SELECTED TEXT
╭──

Traditional practice encourages test raters to not only mark each question right or wrong, but to also tally up the number of correct responses and compare that to the total number of questions – of course, we know this to be the average or mean. However, what does this number actually tell us?

Let's pretend there are three questions on the test for every outcome we taught. You could then look at the data and see how many of those three questions a specific student got right or wrong. Let's say for those three questions a student got 1 out 3 correct but for another three questions, that tested a different outcome, the student got 2 of 3 correct. Separately, he understood 33% of the first outcome and 66% of the second outcome. However when you average these averages, he gets 3/6 which comes to a mark of 50%.

What do these numbers mean anymore? Imagine how diluted the average has become when you have 50 to 100 questions that may be measuring the same number of different outcomes. And yet these grades' importance is elevated to grand heights. (Note that the problem of averaging averages is not exclusive to multiple choice exams)





Collaboration = Cheating

Ask any parent for a list of characteristics they wish their children to develop as they grow into adults and there is a very good chance that collaborative skills are somewhere on that list. When you think back to your schooling, how often were you permitted to collaborate with others during examination? If you did try to collaborate, we all know what that was called – cheating! And you got in trouble for it.

╰──

RECORDED DATA
╭──

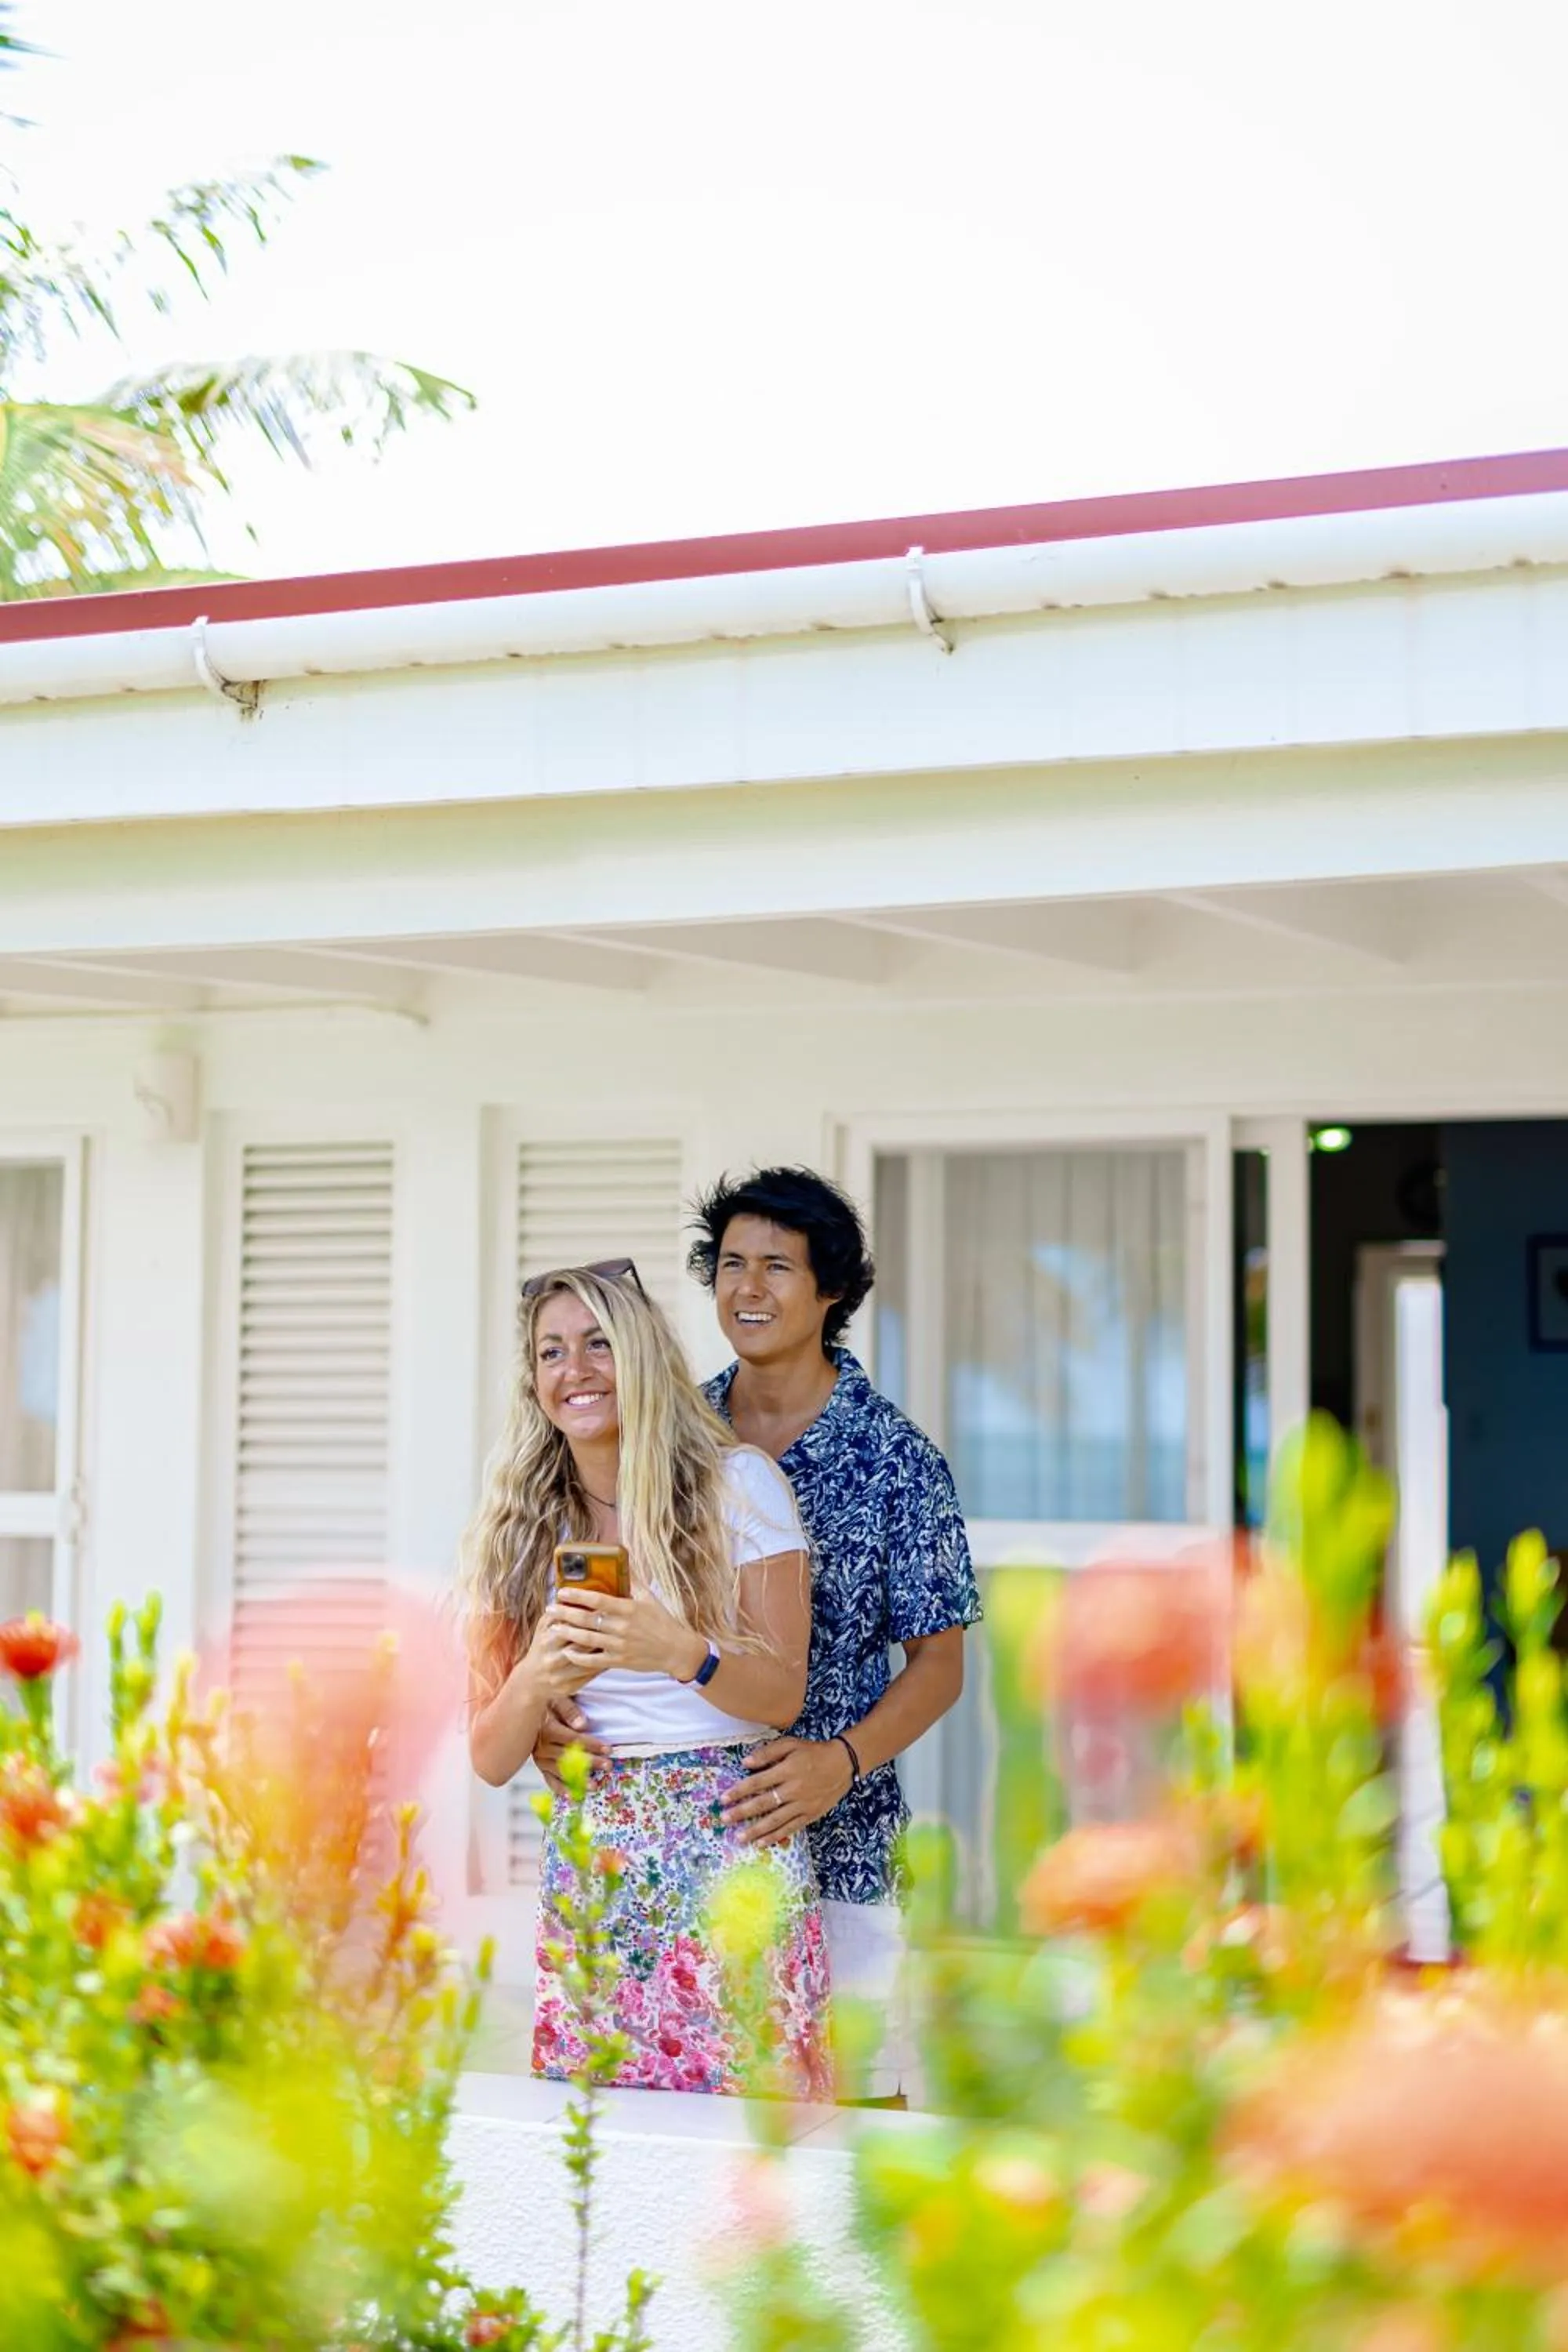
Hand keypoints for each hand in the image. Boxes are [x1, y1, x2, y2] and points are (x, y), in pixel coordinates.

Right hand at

╰──

ASSIGNMENT A
Translate this sentence from the passage on test grading into French: "However, what does this number actually tell us?"
ASSIGNMENT B
Pick up the passage on test grading and collaboration after its final sentence, and continue writing it.
The data has nothing to do with the passage on test grading.

RESULT A
Cependant, que nous dit réellement ce nombre ?

RESULT B
Unfortunately, there may some progressive classrooms out there, but it would be a very safe bet to make that most classrooms still have students sitting and writing their exams in isolation. Regardless of your job or profession, how often are you told to figure something out in total and complete isolation – no books, no help, no talking? In the real world, there simply aren't that many times you are expected to solve a problem or perform a task in complete and total isolation – and even if you were, it would be awfully archaic to refuse you the opportunity to reach out for the help you needed to get the task done.

When we say to children, "I want to see what you can do, not what your neighbor can do", this turns out to be code for "I want to see what you can do artificially deprived of the skills and help of the people and resources around you. Rather than seeing how much more you can accomplish in a well functioning team that's more authentic like real life." (Again note that the lack of collaboration during exams is not exclusive to multiple choice exams)


Thinkingcuffs

The very nature of multiple choice tests slaps students with a pair of thinkingcuffs. Who does the majority of the thinking on a multiple choice exam? Who asks all the questions? Who proposes all the answers? Thinking is messy. Learning is messy, but multiple choice tests conveniently remove the mess. All students are required to do is circle or fill in a dot. If we were truly interested in assessing student learning, shouldn't we encourage the students to show us as much of their thinking as possible? Because no one can construct meaning in a preconceived bubble, reducing something as beautiful as learning to a bubble sheet is an exercise in needless oversimplification.



Differentiated Instruction and undifferentiated Assessment

Many teachers today would readily admit that all learners learn differently, and it is the teachers responsibility to address these different learning styles with differentiated instruction; however, many teachers still use multiple choice tests in an attempt to measure their student's learning. There is a real disconnect between our understanding of differentiated instruction and our attempts to measure learning with our undifferentiated, standardized assessment tools.

While it is true that all children should have the opportunity to get an education that does not mean that all children should get the same education. When it comes to instruction and assessment, we need to stop trying to meet the needs of all learners by pretending all learners have the same needs.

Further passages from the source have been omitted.